Wir wollen mal ein wenig schwarz-weiß-Malerei betreiben:
Der Theoretiker stellt Fragen. Warum ist das so, wie es ist? Muss das so bleiben, wie es ist? Ist das zwingend so, wie es ist? Was wäre, wenn das nicht mehr so wäre, wie es ist?
Dabei ist es erst einmal gar nicht entscheidend, ob eine Veränderung möglich ist, ob eine Veränderung irgend eine Verbesserung bewirkt. Es geht um das Quer- Weiter- und Nachdenken. Der Theoretiker ist neugierig, hat keine Angst vor Sackgassen und Irrwegen; Erfolg ist für ihn nicht zwingend daran gebunden, ein Ergebnis vorzeigen zu können.
Der Praktiker orientiert sich am Machbaren. Er will etwas erreichen, zum Positiven verändern, seinen Auftrag erledigen; und wenn das bisher Machbare dazu nicht ausreicht, blickt er sich um: Was machen andere, erreichen sie ihre Ziele besser als ich, indem sie anders handeln? Wenn ja, welchen Rezepten, welchen Erfahrungen folgen sie? Kann ich aus ihrem Beispiel lernen und mit meinen Zielen vorankommen?
Erfolg ist für den Praktiker messbar an den Ergebnissen seines Handelns.
Genug schwarz-weiß? Jawohl. Also ab in die Grauzone, aber dalli!
Wahrlich gibt es kaum den Praktiker und den Theoretiker, sondern wir Menschen tendieren entweder in die eine oder in die andere Richtung, mehr oder weniger ausgeprägt. Das führt zu mehr oder weniger ausgeprägten Reibungen. Und das muss noch nicht einmal von vorne herein als missliche Situation verstanden werden.
Es mag sein, dass die »emerging church« in den USA aufgehört hat, zu existieren.

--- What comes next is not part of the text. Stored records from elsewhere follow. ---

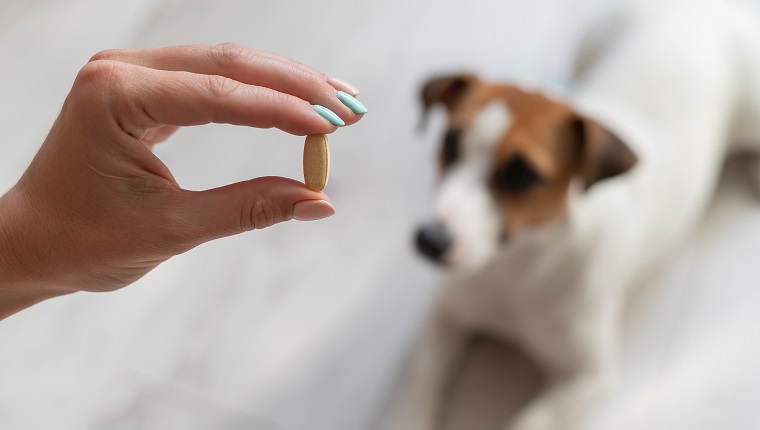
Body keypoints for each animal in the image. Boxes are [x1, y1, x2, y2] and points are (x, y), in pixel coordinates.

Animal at [388, 0, 760, 430]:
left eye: (522, 174)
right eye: (449, 143)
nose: (429, 241)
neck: (517, 268)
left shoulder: (586, 376)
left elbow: (532, 421)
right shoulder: (443, 321)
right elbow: (418, 391)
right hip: (589, 41)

Manche schreiben das so nieder. Ich weiß auch nicht, wie es regional in Deutschland aussieht, womöglich ganz anders, aber zumindest in meinem Umfeld ist die »emerging church« nicht des Todes gestorben. Es hat sie nämlich nie gegeben.
Statt dessen gab und gibt es ein »emergentes Gespräch« auf vielfältige Weise. Da wird auf Blogs und in Büchern geschrieben, bei Konferenzen und an Stammtischen diskutiert. Und mancher Mitmensch fragt sich oder die Allgemeinheit, wo denn die praktischen Auswirkungen, die sichtbaren Früchte wären. Jahrelange Diskussionen, gut und schön, aber was ist dabei herausgekommen?
Man könnte nun darauf verweisen, dass missionales Handeln mit emergentem Denken in vielen Aspekten sehr verwandt ist, man könnte darauf hinweisen, dass so manche Kirche und Gemeinde angefangen hat, dort zu sein, wo die Menschen sind, anstatt im sicheren Hort der eigenen vier Wände zu verharren und (vergeblich) darauf zu warten, dass die Ungläubigen hereinströmen. Man könnte auf so manche andere positive Entwicklung, positiv zumindest im Empfinden emergenter Theoretiker, verweisen.
Doch diese Reaktion bleibt weitgehend aus, weil es beim emergenten Dialog gar nicht darum ging und geht, ein neues Rezept, eine To-Do-List mit zehn Punkten vorzulegen. Es geht nicht darum, eine endgültige Wahrheit in Stein zu meißeln. Die Frage, wer Recht hat und wer sich irrt, ist nicht relevant. Und die Definitionen, was eigentlich emergent und was missional ist, sind Legion. Statt schwarz-weiß zu malen verharren emergente und missionale Christen ganz gerne in der Grauzone.
Ich meine, dass wir beide brauchen, die Theoretiker und die Praktiker, und all die Mischformen zwischen den Extremen sowieso. Es wird - wie gesagt, ich rede nur vom mir persönlich vertrauten Umfeld - keine emergente Vorzeigekirche geben. Wenn es eine gäbe, müsste man ihre Praktiken, Regeln, Hierarchien, Ämter und Lehrgebäude umgehend in Frage stellen.